Friday, January 13, 2012

Our 2012 Winter Reading: Outlaw Cook by John and Matt Lewis Thorne


I wanted to check in and  remind everyone that the deadline for posting about our current Cook the Books selection, Outlaw Cook by John and Matt Lewis Thorne is January 23, 2012. I hope everyone is savoring this wonderful book as much I has have. As I was reading and re-reading it I found that I was bookmarking a lot of quotations for later reflection.  Here’s a few that caught my attention:
While researching and experimenting with the various ingredients of a classic plowman’s lunch (bread, cheese, onion, brew), Thorne notes:
“One of the differences between the universe of cooking as portrayed in beginner’s cookbooks and as we acquire it in real life is that the former knowledge progresses in an orderly fashion, while in real life it arrives in unique chunks of experience…and in no particular order. In this regard, it is more like doing a jigsaw puzzle: putting your hand on just the right piece can link several other unconnected-seeming pieces together into a coherent pattern.” (pp. 38-39)

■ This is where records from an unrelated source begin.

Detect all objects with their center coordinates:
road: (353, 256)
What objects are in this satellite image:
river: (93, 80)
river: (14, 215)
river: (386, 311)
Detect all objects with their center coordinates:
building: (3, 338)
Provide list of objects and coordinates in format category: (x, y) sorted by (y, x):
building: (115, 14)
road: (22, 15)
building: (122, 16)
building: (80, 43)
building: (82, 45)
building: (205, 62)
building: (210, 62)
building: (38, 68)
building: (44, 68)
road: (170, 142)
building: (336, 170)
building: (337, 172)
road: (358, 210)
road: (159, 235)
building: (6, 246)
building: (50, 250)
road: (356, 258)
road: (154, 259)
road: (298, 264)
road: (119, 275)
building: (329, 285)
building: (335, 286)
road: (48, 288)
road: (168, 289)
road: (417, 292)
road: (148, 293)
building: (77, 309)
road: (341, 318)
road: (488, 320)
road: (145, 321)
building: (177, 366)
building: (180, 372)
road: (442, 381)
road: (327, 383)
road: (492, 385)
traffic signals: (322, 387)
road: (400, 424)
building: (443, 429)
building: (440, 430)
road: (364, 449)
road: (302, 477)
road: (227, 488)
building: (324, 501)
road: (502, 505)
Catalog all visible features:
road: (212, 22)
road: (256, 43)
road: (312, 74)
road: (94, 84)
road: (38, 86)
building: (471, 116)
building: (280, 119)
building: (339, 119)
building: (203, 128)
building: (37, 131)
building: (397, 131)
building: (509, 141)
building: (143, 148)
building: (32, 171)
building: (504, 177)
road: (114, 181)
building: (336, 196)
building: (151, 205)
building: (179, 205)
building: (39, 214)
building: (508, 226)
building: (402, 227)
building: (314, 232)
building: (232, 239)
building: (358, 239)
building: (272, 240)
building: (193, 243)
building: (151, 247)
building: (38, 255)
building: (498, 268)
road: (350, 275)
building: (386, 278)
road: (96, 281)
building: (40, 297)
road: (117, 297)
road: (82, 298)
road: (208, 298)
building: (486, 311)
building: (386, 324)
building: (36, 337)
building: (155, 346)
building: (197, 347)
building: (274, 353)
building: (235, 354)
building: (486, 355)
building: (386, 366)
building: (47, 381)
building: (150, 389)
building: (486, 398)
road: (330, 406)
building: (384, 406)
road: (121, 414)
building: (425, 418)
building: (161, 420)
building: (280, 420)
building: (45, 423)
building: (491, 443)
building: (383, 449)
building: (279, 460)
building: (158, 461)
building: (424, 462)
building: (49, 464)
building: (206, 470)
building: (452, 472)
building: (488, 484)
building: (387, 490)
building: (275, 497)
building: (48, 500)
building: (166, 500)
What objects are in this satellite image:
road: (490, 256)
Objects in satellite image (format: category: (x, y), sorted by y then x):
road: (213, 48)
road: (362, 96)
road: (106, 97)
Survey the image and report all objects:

That’s how I experienced learning how to cook. I had read a lot of cookbooks and jotted down a bunch of recipes when I was a teenager, but didn’t really translate all that theoretical knowledge into reliably delicious, or even edible, meals until I had to cook my own meals as a young adult.
Here’s another Thorne-y passage that really resonated with me.  Thorne notes that he does not consider himself to be a good cook, as defined by being able to whip out a range of complicated dishes with great skill.  However, he does not consider himself to be the opposite of a good cook, or a “capon”:
“…one of those armchair appetites who lovingly detail dishes they’ve conned their wives into confecting)…Why do I write about food at all if I’m not an expert in the art of good cooking, nor do I want my readers to be? Because I think you don’t have to be a good cook, or even aspire to be one, to be an interested cook.” (p. 78)
Exactly.
In a wonderful essay on cooking with microwave ovens and food processors, “Cuisine Mecanique”, Thorne again grabbed me by the lapels with this bit of writing:
“Imagine wanting to take a whole afternoon to leisurely prepare supper–without food processor, microwave oven, or cookbook. To live, after all, is to experience things, and every time we mince an onion, lower the flame under a simmering pot, shape the idea and substance of a meal, we actually gain rather than lose lived time. Such minutes are not only full and rich in themselves, but they brush a lasting patina of lived experience onto our memory” (p. 353)
Such thoughtful prose has really made this book such a pleasure for me and I have been waiting to share this new-found favorite author with you all. I’m looking forward to your posts and I’m sure our Guest Judge, John Thorne, will be too.
Do you have any favorite passages from this book?